In the entries below, find the line with "Electriques" and the line with "короба, боксы, кейсы, ящики". Print those two and everything between them exactly, and nothing else.
━━━━━ Data shown ━━━━━
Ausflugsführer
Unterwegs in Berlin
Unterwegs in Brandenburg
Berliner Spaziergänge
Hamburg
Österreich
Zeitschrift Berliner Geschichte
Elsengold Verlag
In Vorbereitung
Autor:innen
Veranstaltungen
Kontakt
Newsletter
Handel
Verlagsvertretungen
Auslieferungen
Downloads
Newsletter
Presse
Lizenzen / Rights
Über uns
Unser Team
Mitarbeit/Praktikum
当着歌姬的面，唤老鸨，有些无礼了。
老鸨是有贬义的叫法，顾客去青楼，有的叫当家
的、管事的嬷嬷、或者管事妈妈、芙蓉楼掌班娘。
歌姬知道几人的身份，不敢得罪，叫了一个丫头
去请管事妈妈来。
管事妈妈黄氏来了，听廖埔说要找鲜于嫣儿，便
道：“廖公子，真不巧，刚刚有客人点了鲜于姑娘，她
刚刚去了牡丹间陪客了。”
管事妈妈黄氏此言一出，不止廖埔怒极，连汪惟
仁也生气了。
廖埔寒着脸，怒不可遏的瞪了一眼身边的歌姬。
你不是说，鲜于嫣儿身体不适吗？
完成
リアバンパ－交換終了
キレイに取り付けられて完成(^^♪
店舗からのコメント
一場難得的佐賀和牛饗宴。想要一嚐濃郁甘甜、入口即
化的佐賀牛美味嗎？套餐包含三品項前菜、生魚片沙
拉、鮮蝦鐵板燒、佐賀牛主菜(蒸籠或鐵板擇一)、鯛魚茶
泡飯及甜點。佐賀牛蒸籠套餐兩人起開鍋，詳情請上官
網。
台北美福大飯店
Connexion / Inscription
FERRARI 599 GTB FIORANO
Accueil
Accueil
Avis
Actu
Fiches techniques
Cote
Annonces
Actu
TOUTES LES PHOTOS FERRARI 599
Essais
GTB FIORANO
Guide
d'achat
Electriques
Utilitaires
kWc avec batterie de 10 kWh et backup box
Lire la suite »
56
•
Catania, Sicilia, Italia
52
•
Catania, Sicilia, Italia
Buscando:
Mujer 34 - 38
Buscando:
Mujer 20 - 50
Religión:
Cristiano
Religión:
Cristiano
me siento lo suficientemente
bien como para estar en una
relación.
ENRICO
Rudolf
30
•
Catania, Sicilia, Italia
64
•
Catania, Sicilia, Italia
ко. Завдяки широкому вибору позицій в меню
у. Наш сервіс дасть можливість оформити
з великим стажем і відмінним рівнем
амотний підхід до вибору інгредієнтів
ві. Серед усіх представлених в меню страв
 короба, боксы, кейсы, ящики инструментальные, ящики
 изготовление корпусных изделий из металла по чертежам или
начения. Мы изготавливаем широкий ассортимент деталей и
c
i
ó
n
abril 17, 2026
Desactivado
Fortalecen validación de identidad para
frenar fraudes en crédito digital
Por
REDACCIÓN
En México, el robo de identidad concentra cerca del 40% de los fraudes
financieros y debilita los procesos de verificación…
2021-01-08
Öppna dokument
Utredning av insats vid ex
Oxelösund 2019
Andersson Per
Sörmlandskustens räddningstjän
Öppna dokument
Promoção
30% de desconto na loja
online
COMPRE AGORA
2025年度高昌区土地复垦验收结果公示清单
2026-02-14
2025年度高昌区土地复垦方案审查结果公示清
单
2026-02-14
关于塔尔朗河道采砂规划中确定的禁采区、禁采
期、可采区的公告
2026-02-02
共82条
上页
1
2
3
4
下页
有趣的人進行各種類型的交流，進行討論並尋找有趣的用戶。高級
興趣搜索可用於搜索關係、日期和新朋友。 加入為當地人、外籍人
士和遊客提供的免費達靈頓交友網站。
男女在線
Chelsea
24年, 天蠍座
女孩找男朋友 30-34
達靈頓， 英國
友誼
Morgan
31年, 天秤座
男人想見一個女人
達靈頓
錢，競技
━━━━━
> Result below
Electriques
Utilitaires
kWc avec batterie de 10 kWh et backup box
Lire la suite »
56
•
Catania, Sicilia, Italia
52
•
Catania, Sicilia, Italia
Buscando:
Mujer 34 - 38
Buscando:
Mujer 20 - 50
Religión:
Cristiano
Religión:
Cristiano
me siento lo suficientemente
bien como para estar en una
relación.
ENRICO
Rudolf
30
•
Catania, Sicilia, Italia
64
•
Catania, Sicilia, Italia
ко. Завдяки широкому вибору позицій в меню
у. Наш сервіс дасть можливість оформити
з великим стажем і відмінним рівнем
амотний підхід до вибору інгредієнтів
ві. Серед усіх представлених в меню страв
 короба, боксы, кейсы, ящики инструментальные, ящики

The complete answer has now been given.